**WHAT IS EXPECTED**
Could the data below be printed out exactly, with the pictures left out?

(Beginning of INFORMATION SHOWN)

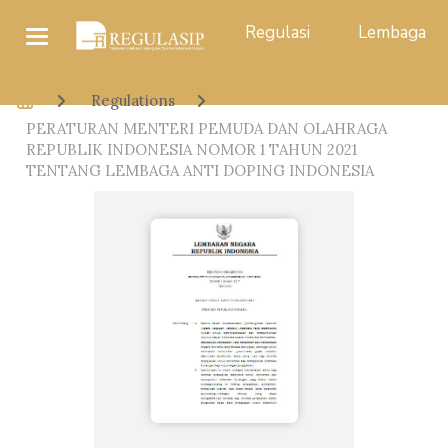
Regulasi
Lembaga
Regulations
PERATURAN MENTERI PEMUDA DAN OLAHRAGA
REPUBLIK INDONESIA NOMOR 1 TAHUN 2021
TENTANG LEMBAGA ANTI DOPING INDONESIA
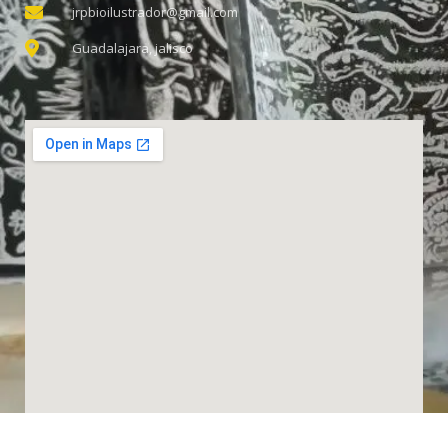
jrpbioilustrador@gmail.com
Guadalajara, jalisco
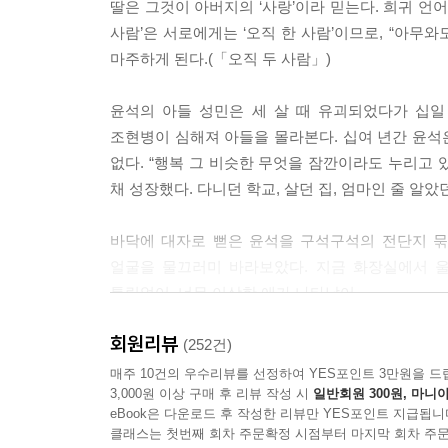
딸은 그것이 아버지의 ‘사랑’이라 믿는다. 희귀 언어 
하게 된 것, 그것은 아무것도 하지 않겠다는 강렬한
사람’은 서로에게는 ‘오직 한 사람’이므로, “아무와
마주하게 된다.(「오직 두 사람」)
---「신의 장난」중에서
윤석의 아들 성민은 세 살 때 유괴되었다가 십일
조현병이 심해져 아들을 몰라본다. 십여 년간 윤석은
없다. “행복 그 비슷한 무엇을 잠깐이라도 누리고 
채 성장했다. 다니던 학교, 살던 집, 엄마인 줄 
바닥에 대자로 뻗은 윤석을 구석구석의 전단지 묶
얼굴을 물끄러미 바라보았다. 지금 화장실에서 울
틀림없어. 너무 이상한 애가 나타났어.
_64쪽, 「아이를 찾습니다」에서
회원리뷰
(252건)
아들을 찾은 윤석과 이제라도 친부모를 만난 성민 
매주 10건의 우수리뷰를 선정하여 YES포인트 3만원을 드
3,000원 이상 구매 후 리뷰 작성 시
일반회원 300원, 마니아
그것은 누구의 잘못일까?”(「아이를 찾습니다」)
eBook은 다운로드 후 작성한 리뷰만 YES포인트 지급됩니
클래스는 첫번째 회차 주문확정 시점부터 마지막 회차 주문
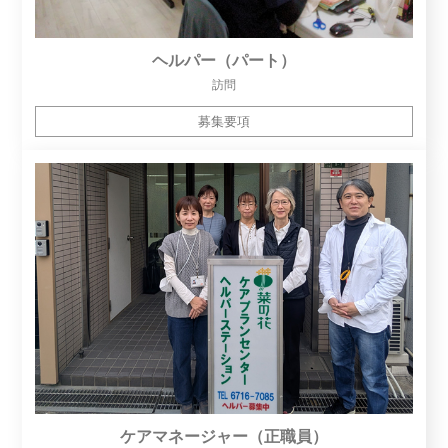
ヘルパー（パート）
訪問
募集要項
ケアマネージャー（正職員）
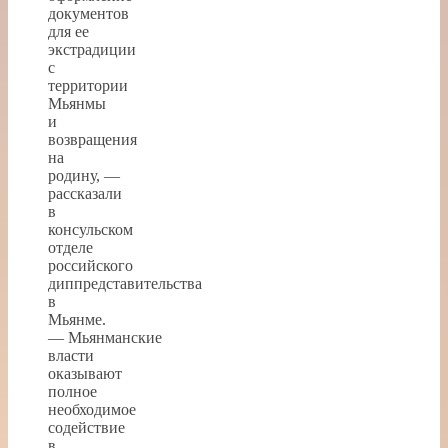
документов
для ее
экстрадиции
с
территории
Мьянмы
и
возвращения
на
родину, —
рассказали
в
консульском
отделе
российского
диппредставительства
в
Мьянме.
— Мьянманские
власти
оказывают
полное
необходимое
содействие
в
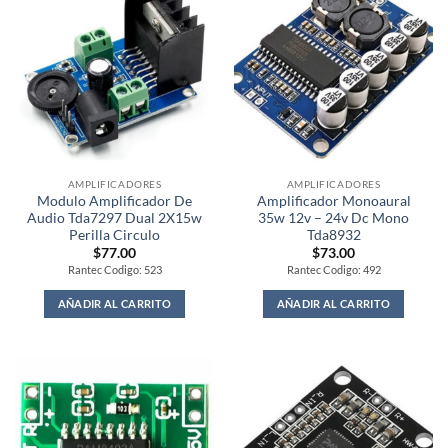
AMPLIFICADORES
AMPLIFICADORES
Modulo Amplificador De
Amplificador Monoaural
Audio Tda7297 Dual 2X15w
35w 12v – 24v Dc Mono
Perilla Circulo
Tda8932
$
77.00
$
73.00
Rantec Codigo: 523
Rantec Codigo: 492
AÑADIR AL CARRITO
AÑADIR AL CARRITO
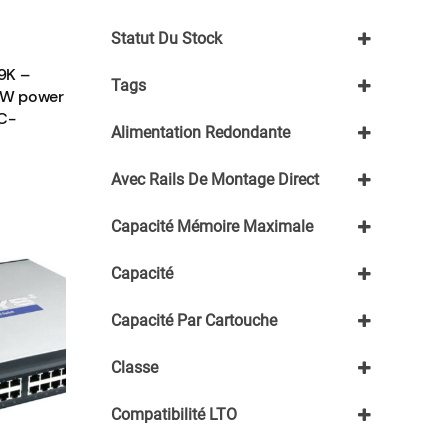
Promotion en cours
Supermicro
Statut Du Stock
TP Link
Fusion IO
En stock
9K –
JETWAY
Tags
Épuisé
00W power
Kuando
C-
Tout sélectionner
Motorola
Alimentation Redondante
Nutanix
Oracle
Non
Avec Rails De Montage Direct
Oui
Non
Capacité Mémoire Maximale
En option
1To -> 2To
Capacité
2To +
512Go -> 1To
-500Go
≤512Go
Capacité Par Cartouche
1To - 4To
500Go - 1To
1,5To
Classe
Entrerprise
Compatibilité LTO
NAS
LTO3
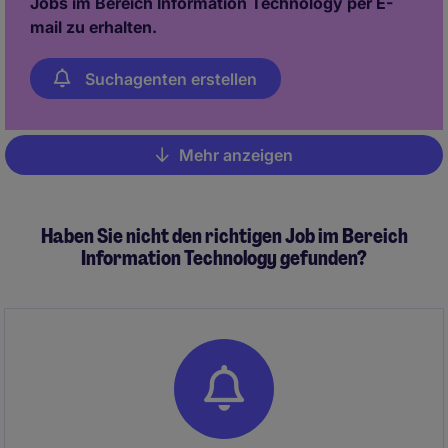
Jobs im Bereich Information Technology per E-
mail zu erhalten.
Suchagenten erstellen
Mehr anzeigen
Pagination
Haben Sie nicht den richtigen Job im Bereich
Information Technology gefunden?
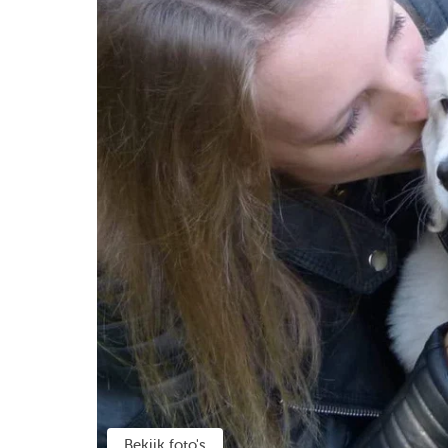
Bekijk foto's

(End of INFORMATION SHOWN)

**SOLVED PROBLEM**
Regulasi
Lembaga
Regulations
PERATURAN MENTERI PEMUDA DAN OLAHRAGA
REPUBLIK INDONESIA NOMOR 1 TAHUN 2021
TENTANG LEMBAGA ANTI DOPING INDONESIA
jrpbioilustrador@gmail.com
Guadalajara, jalisco
딸은 그것이 아버지의 ‘사랑’이라 믿는다. 희귀 언어 
하게 된 것, 그것은 아무것도 하지 않겠다는 강렬한
사람’은 서로에게는 ‘오직 한 사람’이므로, “아무와
마주하게 된다.(「오직 두 사람」)
---「신의 장난」중에서
윤석의 아들 성민은 세 살 때 유괴되었다가 십일
조현병이 심해져 아들을 몰라본다. 십여 년간 윤석은
없다. “행복 그 비슷한 무엇을 잠깐이라도 누리고 
채 성장했다. 다니던 학교, 살던 집, 엄마인 줄 
바닥에 대자로 뻗은 윤석을 구석구석의 전단지 묶
얼굴을 물끄러미 바라보았다. 지금 화장실에서 울
틀림없어. 너무 이상한 애가 나타났어.
_64쪽, 「아이를 찾습니다」에서
회원리뷰
(252건)
아들을 찾은 윤석과 이제라도 친부모를 만난 성민 
매주 10건의 우수리뷰를 선정하여 YES포인트 3만원을 드
3,000원 이상 구매 후 리뷰 작성 시
일반회원 300원, 마니아
그것은 누구의 잘못일까?”(「아이를 찾습니다」)
eBook은 다운로드 후 작성한 리뷰만 YES포인트 지급됩니
클래스는 첫번째 회차 주문확정 시점부터 마지막 회차 주문
ヘルパー（パート）
訪問
募集要項
ケアマネージャー（正職員）
документов
для ее
экстрадиции
с
территории
Мьянмы
и
возвращения
на
родину, —
рассказали
в
консульском
отделе
российского
диппредставительства
в
Мьянме.
— Мьянманские
власти
оказывают
полное
необходимое
содействие
в
AMPLIFICADORES
AMPLIFICADORES
Modulo Amplificador De
Amplificador Monoaural
Audio Tda7297 Dual 2X15w
35w 12v – 24v Dc Mono
Perilla Circulo
Tda8932
$
77.00
$
73.00
Rantec Codigo: 523
Rantec Codigo: 492
AÑADIR AL CARRITO
AÑADIR AL CARRITO
Promotion en cours
Supermicro
Statut Du Stock
TP Link
Fusion IO
En stock
9K –
JETWAY
Tags
Épuisé
00W power
Kuando
C-
Tout sélectionner
Motorola
Alimentation Redondante
Nutanix
Oracle
Non
Avec Rails De Montage Direct
Oui
Non
Capacité Mémoire Maximale
En option
1To -> 2To
Capacité
2To +
512Go -> 1To
-500Go
≤512Go
Capacité Par Cartouche
1To - 4To
500Go - 1To
1,5To
Classe
Entrerprise
Compatibilité LTO
NAS
LTO3
Jobs im Bereich Information Technology per E-
mail zu erhalten.
Suchagenten erstellen
Mehr anzeigen
Pagination
Haben Sie nicht den richtigen Job im Bereich
Information Technology gefunden?
Bekijk foto's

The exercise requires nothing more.